Near Death Experiences in China - A Study of Survivors of the Tangshan Earthquake
Li Ying
(Clearwisdom.net) On July 28, 1976, the monstrous Tangshan earthquake caused
more than 240,000 fatalities and 160,000 serious injuries. Medical workers in
China did case studies on the survivors, most of whom had been buried under the
rubble of collapsed buildings. According to their recollections, more than half of the survivors reported
that during the time they were in danger, not only were they not afraid, on the
contrary, their minds were clear, calm and comfortable. In such a dangerous
situation, there was no panic; some people even had feelings of happiness and
thoughts running rapidly through their minds. Many different thoughts came up.
At this moment, things that had happened in their earlier lives kept flashing
back like a movie and the scenes were mostly happy ones. The recollections were
of such things as funny moments during childhood, wedding ceremonies, and
achievements and awards from work. This phenomenon is called life retrospection
or "full-scale recollection." Even stranger, close to half of the people had the feeling and awareness that
their consciousness or soul had left their bodies. Some of the people equated
this with "the soul coming out from the shell." They stressed that they had felt
their supernormal capabilities were in another dimension outside their bodies,
and not inside their brains. They thought that their physical bodies neither had
these abilities nor the ability to think. One-third of the people had the strange feeling of being inside a pipe or
passing through a tunnel. Sometimes, it was accompanied with loud noises and the
feeling of being pulled and compressed. They called it "the tunnel experience."

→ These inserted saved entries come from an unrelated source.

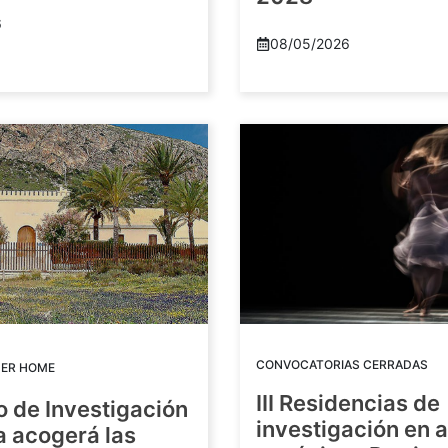
6
08/05/2026
CONVOCATORIAS CERRADAS
DER HOME
III Residencias de
o de Investigación
investigación en 
a acogerá las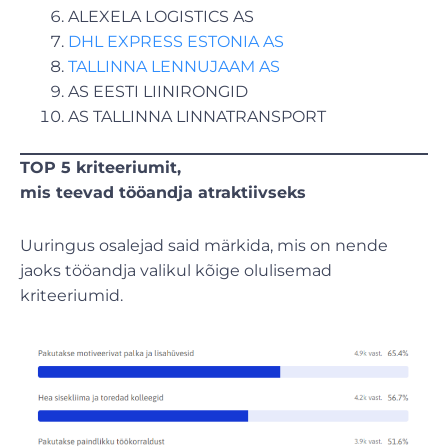
ALEXELA LOGISTICS AS
DHL EXPRESS ESTONIA AS
TALLINNA LENNUJAAM AS
AS EESTI LIINIRONGID
AS TALLINNA LINNATRANSPORT
TOP 5 kriteeriumit,
mis teevad tööandja atraktiivseks
Uuringus osalejad said märkida, mis on nende
jaoks tööandja valikul kõige olulisemad
kriteeriumid.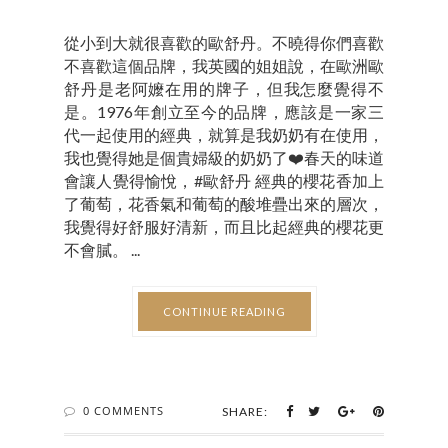
從小到大就很喜歡的歐舒丹。不曉得你們喜歡
不喜歡這個品牌，我英國的姐姐說，在歐洲歐
舒丹是老阿嬤在用的牌子，但我怎麼覺得不
是。1976年創立至今的品牌，應該是一家三
代一起使用的經典，就算是我奶奶有在使用，
我也覺得她是個貴婦級的奶奶了❤️春天的味道
會讓人覺得愉悅，#歐舒丹 經典的櫻花香加上
了葡萄，花香氣和葡萄的酸堆疊出來的層次，
我覺得好舒服好清新，而且比起經典的櫻花更
不會膩。 ...
CONTINUE READING
0 COMMENTS
SHARE: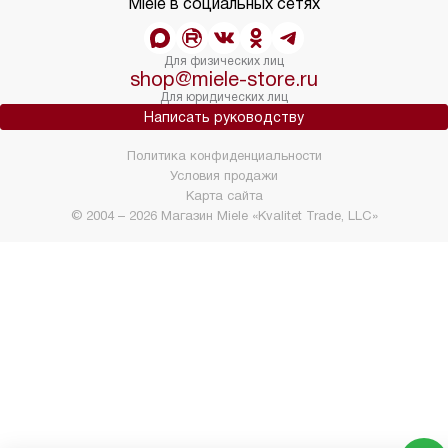
Miele в социальных сетях
Для физических лиц
shop@miele-store.ru
Для юридических лиц
Написать руководству
Политика конфиденциальности
Условия продажи
Карта сайта
© 2004 – 2026 Магазин Miele «Kvalitet Trade, LLC»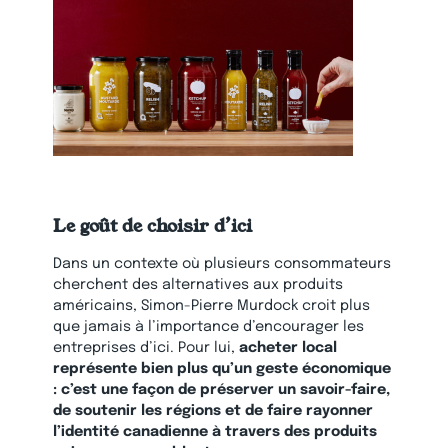
Le goût de choisir d’ici
Dans un contexte où plusieurs consommateurs
cherchent des alternatives aux produits
américains, Simon-Pierre Murdock croit plus
que jamais à l’importance d’encourager les
entreprises d’ici. Pour lui,
acheter local
représente bien plus qu’un geste économique
: c’est une façon de préserver un savoir-faire,
de soutenir les régions et de faire rayonner
l’identité canadienne à travers des produits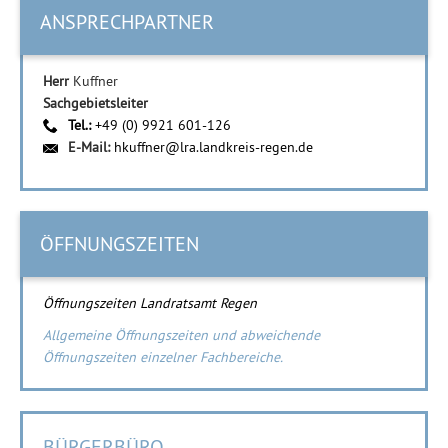
ANSPRECHPARTNER
Herr
Kuffner
Sachgebietsleiter
Tel.:
+49 (0) 9921 601-126
E-Mail:
hkuffner@lra.landkreis-regen.de
ÖFFNUNGSZEITEN
Öffnungszeiten Landratsamt Regen
Allgemeine Öffnungszeiten und abweichende
Öffnungszeiten einzelner Fachbereiche.
BÜRGERBÜRO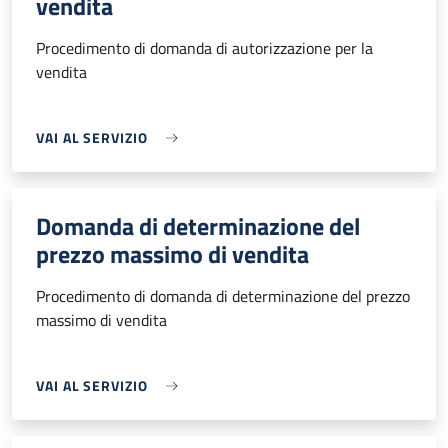
vendita
Procedimento di domanda di autorizzazione per la
vendita
VAI AL SERVIZIO
Domanda di determinazione del
prezzo massimo di vendita
Procedimento di domanda di determinazione del prezzo
massimo di vendita
VAI AL SERVIZIO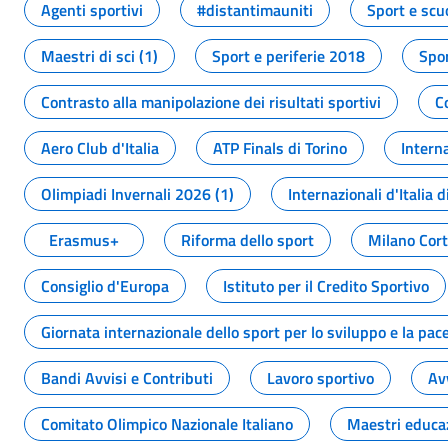
Agenti sportivi
#distantimauniti
Sport e scu
Maestri di sci (1)
Sport e periferie 2018
Spor
Contrasto alla manipolazione dei risultati sportivi
C
Aero Club d'Italia
ATP Finals di Torino
Interna
Olimpiadi Invernali 2026 (1)
Internazionali d'Italia d
Erasmus+
Riforma dello sport
Milano Cor
Consiglio d'Europa
Istituto per il Credito Sportivo
Giornata internazionale dello sport per lo sviluppo e la pac
Bandi Avvisi e Contributi
Lavoro sportivo
Av
Comitato Olimpico Nazionale Italiano
Maestri educa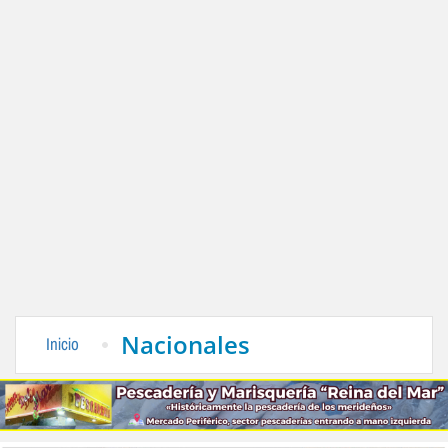
Nacionales
Inicio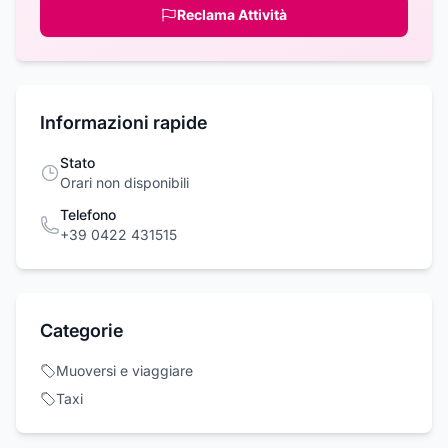
Reclama Attività
Informazioni rapide
Stato
Orari non disponibili
Telefono
+39 0422 431515
Categorie
Muoversi e viaggiare
Taxi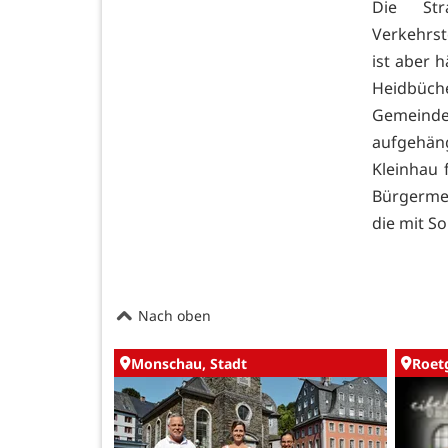
Die Str
Verkehrst
ist aber 
Heidbüch
Gemeinde
aufgehäng
Kleinhau 
Bürgermei
die mit S
Nach oben
Monschau, Stadt
Roet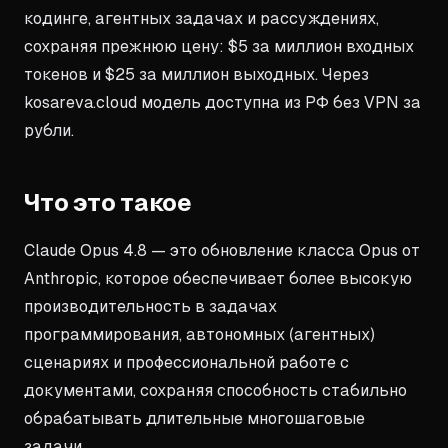
кодинге, агентных задачах и рассуждениях,
сохраняя прежнюю цену: $5 за миллион входных
токенов и $25 за миллион выходных. Через
kosareva.cloud модель доступна из РФ без VPN за
рубли.
Что это такое
Claude Opus 4.8 — это обновление класса Opus от
Anthropic, которое обеспечивает более высокую
производительность в задачах
программирования, автономных (агентных)
сценариях и профессиональной работе с
документами, сохраняя способность стабильно
обрабатывать длительные многошаговые
задачи.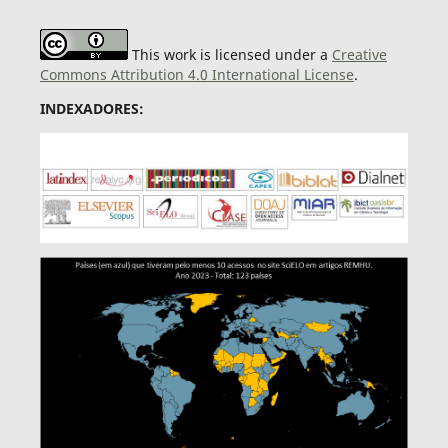
This work is licensed under a
Creative
Commons Attribution 4.0 International License
.
INDEXADORES: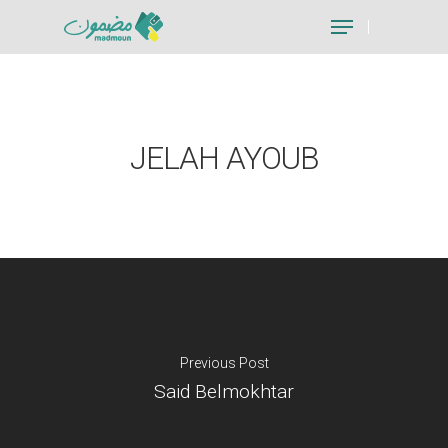
Hit enter to search or ESC to close
JELAH AYOUB
Previous Post
Said Belmokhtar
Je suis un particu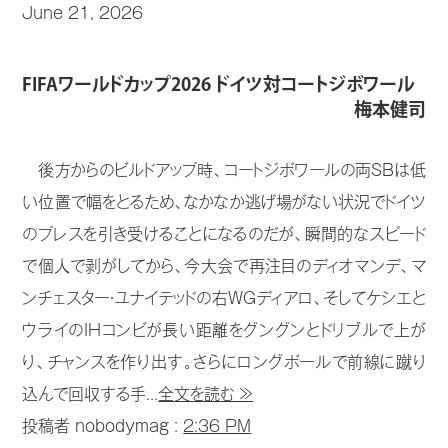
June 21, 2026
FIFAワールドカップ2026 ドイツ対コートジボワール
梅本健司
後方からのビルドアップ時、コートジボワールの両SBは低
い位置で幅をとるため、なかなか逃げ場がない状況でドイツ
のプレスを引き受けることになるのだが、瞬間的なスピード
で個人で剥がしてから、今大会で再注目のディオマンデ、マ
ンチェスター・ユナイテッドの右WGディアロ、そしてケシエと
ウライのIHコンビが長い距離をグングンとドリブルで上が
り、チャンスを作り出す。さらにロングボールで前線に蹴り
込んで回収する手...
全文を読む ≫
投稿者 nobodymag :
2:36 PM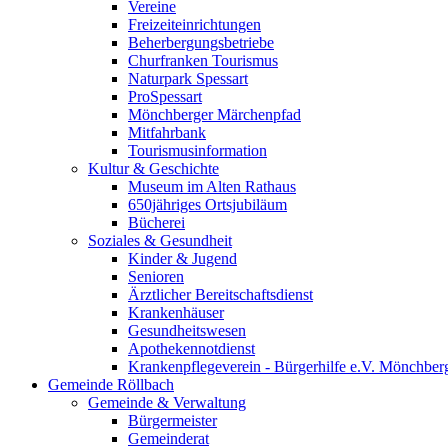
Vereine
Freizeiteinrichtungen
Beherbergungsbetriebe
Churfranken Tourismus
Naturpark Spessart
ProSpessart
Mönchberger Märchenpfad
Mitfahrbank
Tourismusinformation
Kultur & Geschichte
Museum im Alten Rathaus
650jähriges Ortsjubiläum
Bücherei
Soziales & Gesundheit
Kinder & Jugend
Senioren
Ärztlicher Bereitschaftsdienst
Krankenhäuser
Gesundheitswesen
Apothekennotdienst
Krankenpflegeverein - Bürgerhilfe e.V. Mönchber
Gemeinde Röllbach
Gemeinde & Verwaltung
Bürgermeister
Gemeinderat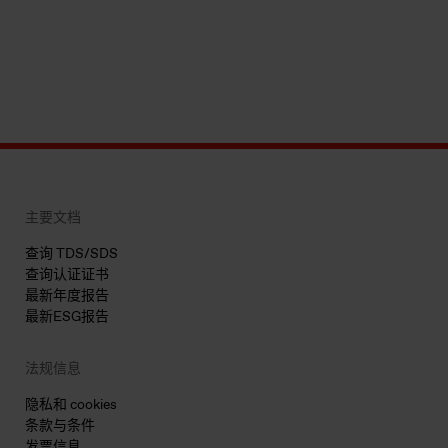
主要文档
查询 TDS/SDS
查询认证证书
最新年度报告
最新ESG报告
法规信息
隐私和 cookies
条款与条件
发票信息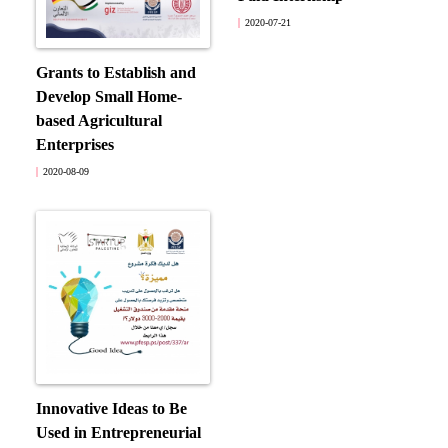
2020-07-21
Grants to Establish and
Develop Small Home-
based Agricultural
Enterprises
2020-08-09
Innovative Ideas to Be
Used in Entrepreneurial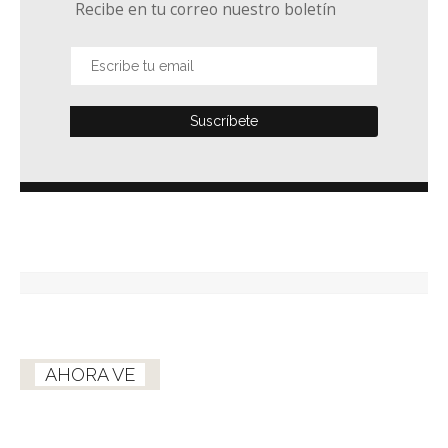
Recibe en tu correo nuestro boletín
AHORA VE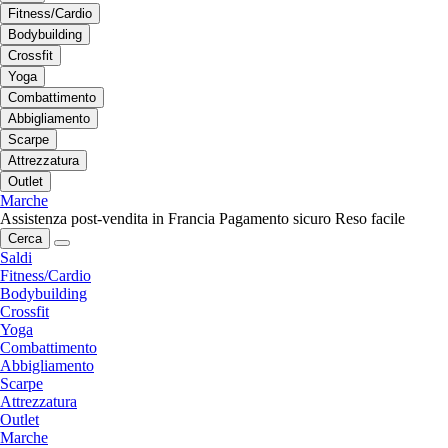
Fitness/Cardio
Bodybuilding
Crossfit
Yoga
Combattimento
Abbigliamento
Scarpe
Attrezzatura
Outlet
Marche
Assistenza post-vendita in Francia
Pagamento sicuro
Reso facile
Cerca
Saldi
Fitness/Cardio
Bodybuilding
Crossfit
Yoga
Combattimento
Abbigliamento
Scarpe
Attrezzatura
Outlet
Marche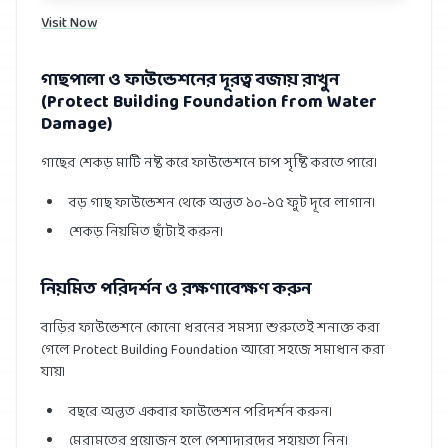
Visit Now
গাছপালা ও ফাউন্ডেশনের দূরত্ব বজায় রাখুন
(Protect Building Foundation from Water
Damage)
গাছের শেকড় মাটি নষ্ট করে ফাউন্ডেশনে চাপ সৃষ্টি করতে পারে।
বড় গাছ ফাউন্ডেশন থেকে অন্তত ১০-১৫ ফুট দূরে লাগান।
শেকড় নিয়মিত ছাঁটাই করুন।
নিয়মিত পরিদর্শন ও রক্ষণাবেক্ষণ করুন
বাড়ির ফাউন্ডেশনে কোনো ধরনের সমস্যা শুরুতেই শনাক্ত করা
গেলে Protect Building Foundation আরো সহজে সমাধান করা
যায়।
বছরে অন্তত একবার ফাউন্ডেশন পরিদর্শন করুন।
মেরামতের প্রয়োজন হলে পেশাদারদের সহায়তা নিন।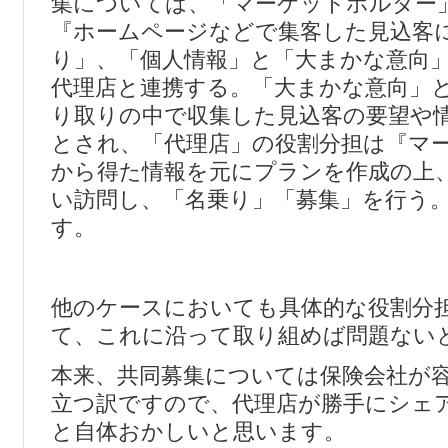
集については、「マーケットホルダー
『ホームページなどで集客した見込客
り」、「個人情報」と「大まかな意向
代理店と連携する。「大まかな意向」
り取りの中で収集した見込客の要望や
とされ、「代理店」の役割分担は『マ
から得た情報を元にプランを作成の上
い訪問し、「名乗り」「募集」を行う
す。
他のケースにおいても具体的な役割分
て、これに沿って取り組めば問題ない
本来、共同募集については保険会社が
立つ訳ですので、代理店が勝手にシェ
と自体おかしいと思います。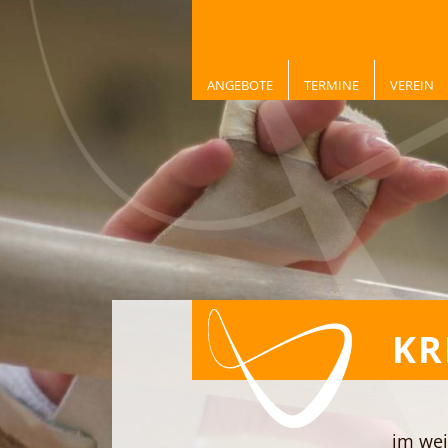
ANGEBOTE
TERMINE
VEREIN
KR
im wei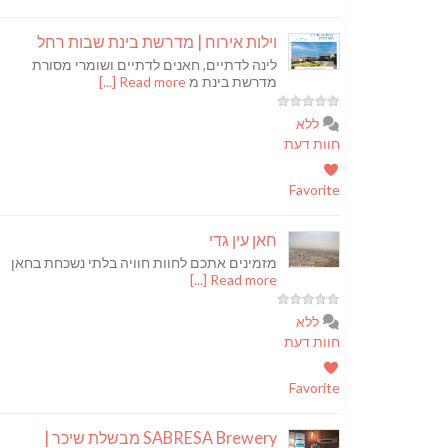
וילות אירוח | מדרשת בינת שבות רחל
לינה לדתיים, חאנים לדתיים ושומרי מסורת
מדרשת בינת מ
Read more [...]
ללא
חוות דעת
Favorite
חאן עין גדי
מזמינים אתכם לחוות חוויה בלתי נשכחת בחאן
Read more [...]
ללא
חוות דעת
Favorite
SABRESA Brewery מבשלת שיכר |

Some people had the feeling of getting to the end of the tunnel; they saw light
and felt that "the light would come soon." About one-quarter of those surveyed experienced encountering incorporeal
beings, or ghosts. Most of these unsubstantial beings were their relatives who
had passed away. It was as though they had gone together to another world and
continued to live there. Or, they saw living friends or even strangers. It
seemed like a reunion. These "ghost-like" figures were sometimes described as
being in some sort of "light" form. Some people looked at them as having been
"transformed" according to concepts in religion. From the survivors of the Tangshan earthquake, inquiring researchers came up
with 81 useful survey interviews. They classified the experiences into 40
categories: looking back at one's life, the separation of the consciousness and
the body, feeling of weightlessness, feeling strangeness in one's own body,
feeling abnormal, the feeling of departing from the world, the feeling of one's
body being united with the universe, the feeling of time's nonexistence, and
many more. The majority of these people experienced two or more feelings at the
same time. Although the survey of survivors of the horrible Tangshan earthquake produced
only 81 usable case studies of those experiencing near death experiences, this
is the most data collected among all the research on near death experiences in
the world. After their "return from death," most of these people remembered
clearly their near death experiences even after ten or twenty years. These
research results from China are amazingly similar to the surveys done by
scholars in other countries all over the world. Reference: Popular Medicine, Issue 5 (1993), Page 34-35, Shanghai
Science and Technology Publishing House.